• [Task instructions] Count the lines in the entries below that contain the string "mmHg", treating uppercase and lowercase letters as different. Give only the number.

··· Supplied entries

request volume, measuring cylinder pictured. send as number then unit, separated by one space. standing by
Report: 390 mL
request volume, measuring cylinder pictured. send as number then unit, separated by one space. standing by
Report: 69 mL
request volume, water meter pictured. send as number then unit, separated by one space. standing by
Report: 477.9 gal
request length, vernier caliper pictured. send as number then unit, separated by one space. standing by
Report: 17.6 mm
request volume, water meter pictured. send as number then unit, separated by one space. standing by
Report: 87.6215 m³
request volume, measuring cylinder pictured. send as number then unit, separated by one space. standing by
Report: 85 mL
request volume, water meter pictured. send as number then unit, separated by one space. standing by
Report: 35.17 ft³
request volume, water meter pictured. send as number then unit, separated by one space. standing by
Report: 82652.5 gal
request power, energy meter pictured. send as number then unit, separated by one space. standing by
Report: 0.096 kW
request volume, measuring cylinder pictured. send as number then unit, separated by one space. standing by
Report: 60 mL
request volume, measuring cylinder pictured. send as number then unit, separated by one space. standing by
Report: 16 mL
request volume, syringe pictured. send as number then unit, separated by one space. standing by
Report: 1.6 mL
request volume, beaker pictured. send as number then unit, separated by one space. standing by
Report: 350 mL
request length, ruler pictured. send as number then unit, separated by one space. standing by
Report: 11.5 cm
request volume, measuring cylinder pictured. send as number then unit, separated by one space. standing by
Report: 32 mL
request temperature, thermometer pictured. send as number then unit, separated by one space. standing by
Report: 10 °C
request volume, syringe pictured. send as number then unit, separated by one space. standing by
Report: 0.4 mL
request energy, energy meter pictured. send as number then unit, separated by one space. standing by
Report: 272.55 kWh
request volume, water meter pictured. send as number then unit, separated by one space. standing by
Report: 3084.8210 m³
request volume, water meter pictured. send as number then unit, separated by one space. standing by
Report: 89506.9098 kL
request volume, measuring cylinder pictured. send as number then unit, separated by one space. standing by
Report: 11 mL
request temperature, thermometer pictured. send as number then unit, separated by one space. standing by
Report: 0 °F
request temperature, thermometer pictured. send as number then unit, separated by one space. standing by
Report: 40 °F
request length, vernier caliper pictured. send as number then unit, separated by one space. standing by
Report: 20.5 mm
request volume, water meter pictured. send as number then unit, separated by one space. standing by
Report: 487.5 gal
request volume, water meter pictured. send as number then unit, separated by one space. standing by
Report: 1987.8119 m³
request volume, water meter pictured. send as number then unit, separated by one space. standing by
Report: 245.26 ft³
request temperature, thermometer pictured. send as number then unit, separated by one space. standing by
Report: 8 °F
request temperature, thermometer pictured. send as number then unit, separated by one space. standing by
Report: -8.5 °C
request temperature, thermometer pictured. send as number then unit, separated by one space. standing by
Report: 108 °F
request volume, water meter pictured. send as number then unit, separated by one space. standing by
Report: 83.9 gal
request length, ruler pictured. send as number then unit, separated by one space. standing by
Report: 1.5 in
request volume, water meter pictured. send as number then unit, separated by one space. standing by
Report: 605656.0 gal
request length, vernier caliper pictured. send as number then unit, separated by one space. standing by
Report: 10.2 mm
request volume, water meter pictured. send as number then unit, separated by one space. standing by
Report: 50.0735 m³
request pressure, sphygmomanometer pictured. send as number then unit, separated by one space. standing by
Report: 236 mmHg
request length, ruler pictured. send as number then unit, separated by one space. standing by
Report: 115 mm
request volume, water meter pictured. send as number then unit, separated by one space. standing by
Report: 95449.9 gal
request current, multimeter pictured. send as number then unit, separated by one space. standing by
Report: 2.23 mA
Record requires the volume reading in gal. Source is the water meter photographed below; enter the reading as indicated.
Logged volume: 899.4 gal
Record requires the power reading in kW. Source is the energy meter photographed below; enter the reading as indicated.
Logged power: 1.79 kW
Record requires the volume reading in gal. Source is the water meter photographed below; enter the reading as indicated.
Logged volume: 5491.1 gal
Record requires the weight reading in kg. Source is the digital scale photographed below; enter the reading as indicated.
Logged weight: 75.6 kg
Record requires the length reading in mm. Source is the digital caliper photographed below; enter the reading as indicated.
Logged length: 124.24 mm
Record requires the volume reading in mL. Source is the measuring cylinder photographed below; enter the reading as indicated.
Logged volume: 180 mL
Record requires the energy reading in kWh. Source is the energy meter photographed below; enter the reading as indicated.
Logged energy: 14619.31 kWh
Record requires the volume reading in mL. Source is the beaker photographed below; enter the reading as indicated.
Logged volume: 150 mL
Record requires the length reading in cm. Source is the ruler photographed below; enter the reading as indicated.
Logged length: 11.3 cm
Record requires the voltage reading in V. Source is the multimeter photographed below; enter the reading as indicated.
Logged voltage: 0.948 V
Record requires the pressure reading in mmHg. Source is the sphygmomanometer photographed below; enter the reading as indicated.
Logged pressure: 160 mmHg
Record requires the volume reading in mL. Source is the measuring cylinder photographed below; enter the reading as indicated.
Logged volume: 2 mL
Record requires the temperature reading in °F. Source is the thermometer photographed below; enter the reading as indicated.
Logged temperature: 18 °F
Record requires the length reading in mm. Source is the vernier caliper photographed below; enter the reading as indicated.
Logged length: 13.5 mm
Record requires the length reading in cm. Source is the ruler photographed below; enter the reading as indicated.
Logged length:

······

• [Your response] 3